* [Aim of the task]:
Copy the records from the line containing "Sunday: the event" through the line containing "1:00 PM to 4:30 PM", including both of those lines, with every character unchanged.

* [Dataset rows]:
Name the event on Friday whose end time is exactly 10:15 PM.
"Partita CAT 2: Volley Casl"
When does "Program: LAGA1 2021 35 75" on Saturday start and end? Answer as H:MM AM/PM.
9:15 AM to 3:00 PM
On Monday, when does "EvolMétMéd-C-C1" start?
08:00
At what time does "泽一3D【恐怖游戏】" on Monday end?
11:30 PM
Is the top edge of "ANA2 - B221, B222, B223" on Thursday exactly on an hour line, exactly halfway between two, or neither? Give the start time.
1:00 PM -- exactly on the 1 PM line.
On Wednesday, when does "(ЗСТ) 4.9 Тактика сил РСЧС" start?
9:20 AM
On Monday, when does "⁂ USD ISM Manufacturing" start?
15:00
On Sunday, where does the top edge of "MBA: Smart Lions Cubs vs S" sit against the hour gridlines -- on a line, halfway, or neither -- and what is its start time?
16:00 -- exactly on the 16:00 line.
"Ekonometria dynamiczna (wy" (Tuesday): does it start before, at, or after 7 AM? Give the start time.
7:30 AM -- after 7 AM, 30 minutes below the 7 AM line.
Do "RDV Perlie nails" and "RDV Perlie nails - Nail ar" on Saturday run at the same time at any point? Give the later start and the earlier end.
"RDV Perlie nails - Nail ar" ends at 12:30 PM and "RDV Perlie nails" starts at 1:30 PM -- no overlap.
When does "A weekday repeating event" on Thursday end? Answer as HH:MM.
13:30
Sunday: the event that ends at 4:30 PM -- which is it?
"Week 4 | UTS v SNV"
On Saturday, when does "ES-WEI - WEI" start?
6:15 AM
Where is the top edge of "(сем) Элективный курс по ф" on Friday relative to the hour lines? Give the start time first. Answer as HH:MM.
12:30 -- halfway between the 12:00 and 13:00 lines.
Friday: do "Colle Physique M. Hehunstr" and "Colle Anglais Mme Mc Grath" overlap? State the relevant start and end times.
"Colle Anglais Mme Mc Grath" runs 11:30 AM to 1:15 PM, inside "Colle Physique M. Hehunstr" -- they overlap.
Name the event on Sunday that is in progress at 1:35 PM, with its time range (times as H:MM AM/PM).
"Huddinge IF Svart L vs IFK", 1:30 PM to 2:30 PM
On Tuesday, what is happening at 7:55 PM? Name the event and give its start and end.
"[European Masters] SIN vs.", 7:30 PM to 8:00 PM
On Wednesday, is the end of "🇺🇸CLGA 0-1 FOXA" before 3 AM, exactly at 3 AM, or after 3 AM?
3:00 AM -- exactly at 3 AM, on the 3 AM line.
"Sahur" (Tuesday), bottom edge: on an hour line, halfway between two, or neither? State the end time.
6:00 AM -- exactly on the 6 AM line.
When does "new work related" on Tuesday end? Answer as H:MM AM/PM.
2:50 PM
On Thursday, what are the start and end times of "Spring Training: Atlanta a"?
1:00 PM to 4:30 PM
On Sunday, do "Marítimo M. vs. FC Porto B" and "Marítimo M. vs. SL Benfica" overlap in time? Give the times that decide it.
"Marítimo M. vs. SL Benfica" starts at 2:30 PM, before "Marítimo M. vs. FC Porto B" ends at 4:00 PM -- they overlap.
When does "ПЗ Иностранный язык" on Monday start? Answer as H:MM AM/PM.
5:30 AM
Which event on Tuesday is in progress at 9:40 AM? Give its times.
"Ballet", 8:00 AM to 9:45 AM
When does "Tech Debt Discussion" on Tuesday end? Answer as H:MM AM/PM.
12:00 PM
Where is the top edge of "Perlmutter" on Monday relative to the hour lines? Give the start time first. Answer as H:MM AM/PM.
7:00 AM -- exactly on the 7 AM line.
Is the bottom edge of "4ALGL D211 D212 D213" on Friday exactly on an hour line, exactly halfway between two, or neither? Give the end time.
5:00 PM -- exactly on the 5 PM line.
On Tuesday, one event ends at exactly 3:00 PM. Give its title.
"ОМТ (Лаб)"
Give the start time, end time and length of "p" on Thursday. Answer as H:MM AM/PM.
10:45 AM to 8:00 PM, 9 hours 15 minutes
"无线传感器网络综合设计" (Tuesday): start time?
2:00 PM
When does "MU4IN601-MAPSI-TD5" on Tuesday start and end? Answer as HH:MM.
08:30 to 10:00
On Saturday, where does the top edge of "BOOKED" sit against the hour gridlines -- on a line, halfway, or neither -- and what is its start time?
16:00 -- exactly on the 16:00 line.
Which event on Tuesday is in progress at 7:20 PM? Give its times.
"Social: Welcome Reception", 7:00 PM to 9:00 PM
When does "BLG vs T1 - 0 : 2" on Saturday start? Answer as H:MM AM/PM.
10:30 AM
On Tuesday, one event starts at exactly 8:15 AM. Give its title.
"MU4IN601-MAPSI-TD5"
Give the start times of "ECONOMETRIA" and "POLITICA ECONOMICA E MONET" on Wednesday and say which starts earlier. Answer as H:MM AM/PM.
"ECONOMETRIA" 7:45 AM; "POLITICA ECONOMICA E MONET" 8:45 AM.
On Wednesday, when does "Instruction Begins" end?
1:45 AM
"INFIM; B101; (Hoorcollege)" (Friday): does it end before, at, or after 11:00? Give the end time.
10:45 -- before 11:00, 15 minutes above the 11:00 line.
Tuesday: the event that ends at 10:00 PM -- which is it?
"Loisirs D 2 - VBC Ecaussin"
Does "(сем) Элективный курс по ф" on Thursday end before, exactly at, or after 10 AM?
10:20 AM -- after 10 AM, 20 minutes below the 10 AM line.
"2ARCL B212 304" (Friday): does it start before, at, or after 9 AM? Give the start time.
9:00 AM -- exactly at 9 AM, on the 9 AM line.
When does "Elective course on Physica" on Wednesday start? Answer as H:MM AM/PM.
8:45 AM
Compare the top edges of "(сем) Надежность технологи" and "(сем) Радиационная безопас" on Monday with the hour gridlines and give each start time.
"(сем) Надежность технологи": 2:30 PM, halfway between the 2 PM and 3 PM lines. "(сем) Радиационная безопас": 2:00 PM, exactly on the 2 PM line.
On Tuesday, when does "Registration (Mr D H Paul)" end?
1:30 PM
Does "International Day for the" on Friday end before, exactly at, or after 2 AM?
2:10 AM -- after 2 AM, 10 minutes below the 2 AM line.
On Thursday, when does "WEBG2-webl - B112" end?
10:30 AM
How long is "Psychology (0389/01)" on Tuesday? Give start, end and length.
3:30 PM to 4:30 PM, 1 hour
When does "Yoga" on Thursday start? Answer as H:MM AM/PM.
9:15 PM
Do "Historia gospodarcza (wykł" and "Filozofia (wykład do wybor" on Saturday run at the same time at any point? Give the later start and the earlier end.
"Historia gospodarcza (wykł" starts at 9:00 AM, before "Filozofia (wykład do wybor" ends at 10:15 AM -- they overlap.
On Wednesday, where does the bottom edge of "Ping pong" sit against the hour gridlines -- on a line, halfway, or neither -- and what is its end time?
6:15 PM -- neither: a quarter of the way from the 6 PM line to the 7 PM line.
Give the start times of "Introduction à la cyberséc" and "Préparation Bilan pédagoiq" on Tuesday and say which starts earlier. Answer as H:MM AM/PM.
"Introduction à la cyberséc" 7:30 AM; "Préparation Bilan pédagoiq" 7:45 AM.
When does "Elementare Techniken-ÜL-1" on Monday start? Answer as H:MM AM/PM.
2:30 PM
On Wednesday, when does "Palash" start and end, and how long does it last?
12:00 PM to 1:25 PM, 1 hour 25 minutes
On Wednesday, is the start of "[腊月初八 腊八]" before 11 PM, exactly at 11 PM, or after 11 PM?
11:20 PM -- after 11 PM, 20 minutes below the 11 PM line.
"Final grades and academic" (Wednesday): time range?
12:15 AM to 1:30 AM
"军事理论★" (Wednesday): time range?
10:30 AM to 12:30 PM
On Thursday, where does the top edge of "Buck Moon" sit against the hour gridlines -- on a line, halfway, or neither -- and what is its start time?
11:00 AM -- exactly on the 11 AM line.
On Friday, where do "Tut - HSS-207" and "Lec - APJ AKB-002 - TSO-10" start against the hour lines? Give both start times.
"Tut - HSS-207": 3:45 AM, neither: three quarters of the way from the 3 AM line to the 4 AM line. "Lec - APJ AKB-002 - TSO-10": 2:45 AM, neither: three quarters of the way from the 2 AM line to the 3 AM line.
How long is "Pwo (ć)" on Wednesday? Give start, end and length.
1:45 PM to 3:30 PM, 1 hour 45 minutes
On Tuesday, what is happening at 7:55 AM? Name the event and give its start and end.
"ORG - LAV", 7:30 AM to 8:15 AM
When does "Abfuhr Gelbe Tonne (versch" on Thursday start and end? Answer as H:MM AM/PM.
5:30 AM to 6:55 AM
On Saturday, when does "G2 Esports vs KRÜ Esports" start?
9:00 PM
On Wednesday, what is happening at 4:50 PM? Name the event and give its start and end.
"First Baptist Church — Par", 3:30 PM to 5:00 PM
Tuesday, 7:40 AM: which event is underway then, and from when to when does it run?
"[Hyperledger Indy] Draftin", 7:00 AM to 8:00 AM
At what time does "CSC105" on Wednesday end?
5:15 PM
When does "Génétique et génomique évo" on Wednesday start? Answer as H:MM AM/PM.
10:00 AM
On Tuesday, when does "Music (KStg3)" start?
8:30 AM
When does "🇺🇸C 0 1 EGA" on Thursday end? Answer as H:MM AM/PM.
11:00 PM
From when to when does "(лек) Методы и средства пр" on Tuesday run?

* [Finished answer]:
Sunday: the event that ends at 4:30 PM -- which is it?
"Week 4 | UTS v SNV"
On Saturday, when does "ES-WEI - WEI" start?
6:15 AM
Where is the top edge of "(сем) Элективный курс по ф" on Friday relative to the hour lines? Give the start time first. Answer as HH:MM.
12:30 -- halfway between the 12:00 and 13:00 lines.
Friday: do "Colle Physique M. Hehunstr" and "Colle Anglais Mme Mc Grath" overlap? State the relevant start and end times.
"Colle Anglais Mme Mc Grath" runs 11:30 AM to 1:15 PM, inside "Colle Physique M. Hehunstr" -- they overlap.
Name the event on Sunday that is in progress at 1:35 PM, with its time range (times as H:MM AM/PM).
"Huddinge IF Svart L vs IFK", 1:30 PM to 2:30 PM
On Tuesday, what is happening at 7:55 PM? Name the event and give its start and end.
"[European Masters] SIN vs.", 7:30 PM to 8:00 PM
On Wednesday, is the end of "🇺🇸CLGA 0-1 FOXA" before 3 AM, exactly at 3 AM, or after 3 AM?
3:00 AM -- exactly at 3 AM, on the 3 AM line.
"Sahur" (Tuesday), bottom edge: on an hour line, halfway between two, or neither? State the end time.
6:00 AM -- exactly on the 6 AM line.
When does "new work related" on Tuesday end? Answer as H:MM AM/PM.
2:50 PM
On Thursday, what are the start and end times of "Spring Training: Atlanta a"?
1:00 PM to 4:30 PM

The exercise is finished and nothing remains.